The dialogue, some of it thoughtful and riveting, between Georges and Eva form the heart of "Amour".  Their conversations are well-acted.  Mr. Haneke's screenplay gives space and weight to words, to silences and to uncomfortable scenes.  There's real-life identification with what is being discussed by Georges and Eva.  Not too many people who see "Amour" will say that they don't know someone (or is someone) in the position of any of the film's characters.  We know how life will end, and we know what will happen in "Amour".  The only question is, how will Mr. Haneke get there?

Georges's affection for Anne, in the way he speaks to her, particularly in the final stages of the film, is tender and moving.  Death in film is often riddled with clichés, especially when it involves senior citizens.  Death of the aged is filled with bitterness and mocking and dismissed in comedies and dramas alike.  Mr. Haneke offers a touch of that here though solely in a scene via one disagreeable character, a young woman who believes her ability to be an effective caretaker has been questioned.  The usually mild-mannered Georges scolds her.  Throughout "Amour" Georges looks to jettison burdens and people who care.  He is tired: tired of the routine, tired of the niceties, even tired of his daughter-in-law Eva, who is very concerned about her ailing mother. 

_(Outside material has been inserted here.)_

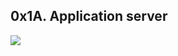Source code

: ## 0x1A. Application server
<img src="https://s3.amazonaws.com/alx-intranet.hbtn.io/uploads/medias/2018/9/c7d1ed0a2e10d1b4e9b3.jpg?X-Amz-Algorithm=AWS4-HMAC-SHA256&X-Amz-Credential=AKIARDDGGGOUSBVO6H7D%2F20220504%2Fus-east-1%2Fs3%2Faws4_request&X-Amz-Date=20220504T181600Z&X-Amz-Expires=86400&X-Amz-SignedHeaders=host&X-Amz-Signature=c71246f8dd50da732a9e511d0f6d60158f19fbe76900ee2bf5351a783b7403b0" />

"Amour" is an exercise in sensitivity, complexity and tastefulness, a worthwhile and valuable effort in filmmaking.  Ms. Riva makes Anne, a rigidly realist figure, achingly authentic.  It's a stunning, disturbing performance; self-contained but not self-aware.  You never feel that Ms. Riva (or Mr. Haneke) works to solicit your pity.  Admittedly I was frustrated by Anne's growing limitations, even angered by her decline.  The way Mr. Haneke shoots Ms. Riva and the film with his typically fixed camera and lack of edits in scenes offers the only moments when he may try to provoke.  Yet what we see is truth and life staring us in the face, up close and very personal.  Ms. Riva's strong work offers a gateway to the compassion and empathy we feel for Georges, and it resonates unmistakably at the end.

Also with: William Shimell.

"Amour" is rated PG-13 by the Motion Picture Association Of America for mature thematic material including a disturbing act, and for brief language.  In French with English language subtitles.  The film's running time is two hours and seven minutes.